§ **Texto de estudo**

Os burocratas do Partido Comunista Chinês (PCC) acusavam os ocupantes da praça de serem “contrarrevolucionários”. Na verdade, as palavras de ordem e os cartazes dos manifestantes deixavam claro que defendiam as conquistas da Revolução de 1949, mas não podiam aceitar os privilégios dos dirigentes do partido e do governo, imersos na corrupção. Lutavam por democracia e pelo direito de organização, contra os burocratas que ousam falar em nome do socialismo enquanto introduziam “reformas” pró-capitalistas.

A mobilização alcançou dimensão gigantesca em menos de dois meses.

No dia 15 de abril de 1989, morreu Hu Yaobang, ex-secretário do PCC. Ele havia sido afastado do poder porque se opusera à repressão às manifestações estudantis de dezembro de 1986. Por essa razão, os estudantes o consideravam um dirigente mais democrático, e pediam a sua reabilitação. Defendiam que ele fosse homenageado “pela extensão da democracia”.

§ **Dados**
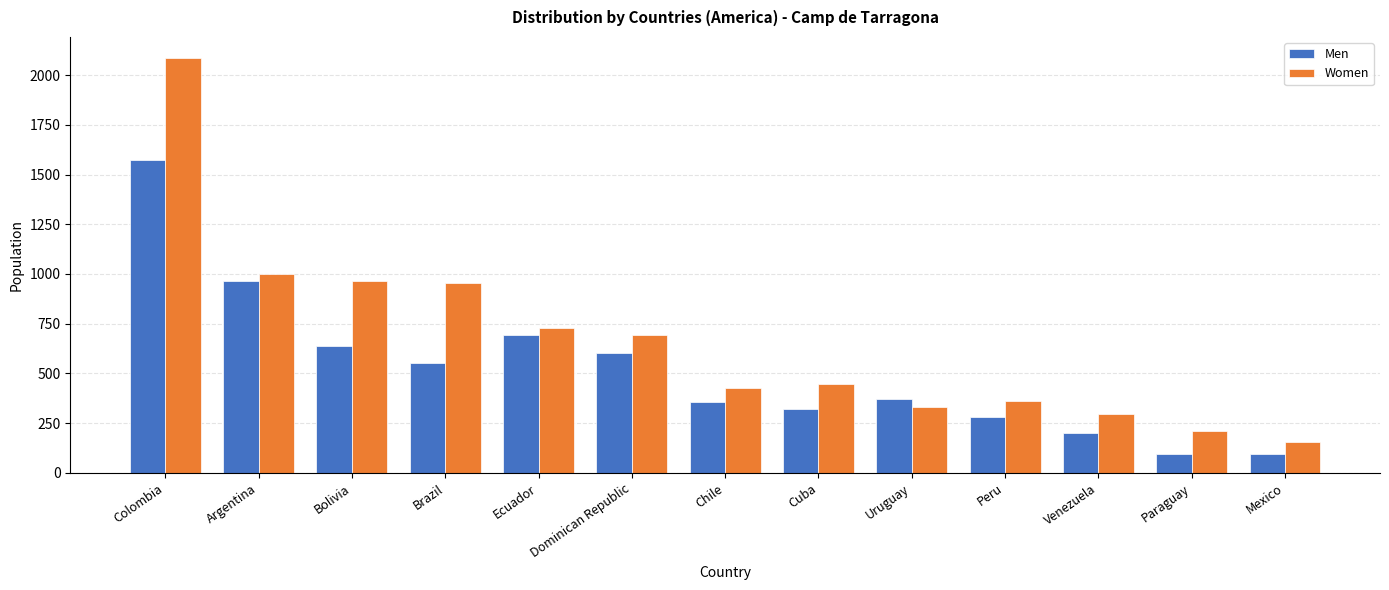

Which category has the highest value in the Men series?

Colombia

§ **Descrição da tarefa**
Relacione todas as datas e anos citados no texto de estudo, na ordem em que aparecem. Os dados não são necessários para resolver esta tarefa.

§ **Resposta do exercício**
- 1949
- 15 de abril de 1989
- dezembro de 1986